Construction of the Bioconjugate Py-Macrodipa-PSMA and Its In Vivo Investigations with Large 132/135 La 3+ and Small 47 Sc 3+ Radiometal Ions.

To harness radiometals in clinical settings, a chelator forming a stable complex with the metal of interest and targets the desired pathological site is needed. Toward this goal, we previously reported a unique set of chelators that can stably bind to both large and small metal ions, via a conformational switch. Within this chelator class, py-macrodipa is particularly promising based on its ability to stably bind several medicinally valuable radiometals including large 132/135 La 3+ , 213 Bi 3+ , and small 44 Sc 3+ . Here, we report a 10-step organic synthesis of its bifunctional analogue py-macrodipa-NCS, which contains an amine-reactive -NCS group that is amenable for bioconjugation reactions to targeting vectors.
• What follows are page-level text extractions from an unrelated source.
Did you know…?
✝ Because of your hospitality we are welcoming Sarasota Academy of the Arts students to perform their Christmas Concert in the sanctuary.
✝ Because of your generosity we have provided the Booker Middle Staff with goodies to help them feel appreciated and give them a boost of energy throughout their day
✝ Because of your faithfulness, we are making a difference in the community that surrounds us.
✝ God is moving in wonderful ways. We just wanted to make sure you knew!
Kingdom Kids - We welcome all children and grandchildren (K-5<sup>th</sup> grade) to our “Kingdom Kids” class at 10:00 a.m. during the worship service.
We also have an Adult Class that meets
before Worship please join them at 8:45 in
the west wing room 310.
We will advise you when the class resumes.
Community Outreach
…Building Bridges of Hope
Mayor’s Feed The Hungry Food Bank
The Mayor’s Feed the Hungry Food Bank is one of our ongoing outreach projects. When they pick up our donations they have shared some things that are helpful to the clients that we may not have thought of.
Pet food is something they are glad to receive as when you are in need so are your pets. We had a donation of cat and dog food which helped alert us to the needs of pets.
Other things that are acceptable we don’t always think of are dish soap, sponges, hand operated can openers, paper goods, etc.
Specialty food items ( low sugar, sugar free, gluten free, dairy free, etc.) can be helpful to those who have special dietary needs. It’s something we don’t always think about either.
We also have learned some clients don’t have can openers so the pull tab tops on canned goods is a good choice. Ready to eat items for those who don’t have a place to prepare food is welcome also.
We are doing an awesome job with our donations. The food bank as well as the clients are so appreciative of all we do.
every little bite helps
The hydrolytic stability of py-macordipa-NCS was assessed, revealing a half-life of 6.0 d in pH 9.0 aqueous buffer. This bifunctional chelator was then conjugated to a prostate-specific membrane antigen (PSMA)-binding moiety, yielding the bioconjugate py-macrodipa-PSMA, which was subsequently radiolabeled with large 132/135 La 3+ and small 47 Sc 3+ , revealing efficient and quantitative complex formation. The resulting radiocomplexes were injected into mice bearing both PSMA-expressing and PSMA-non-expressing tumor xenografts to determine their biodistribution patterns, revealing delivery of both 132/135 La 3+ and 47 Sc 3+ to PSMA+ tumor sites. However, partial radiometal dissociation was observed, suggesting that py-macrodipa-PSMA needs further structural optimization.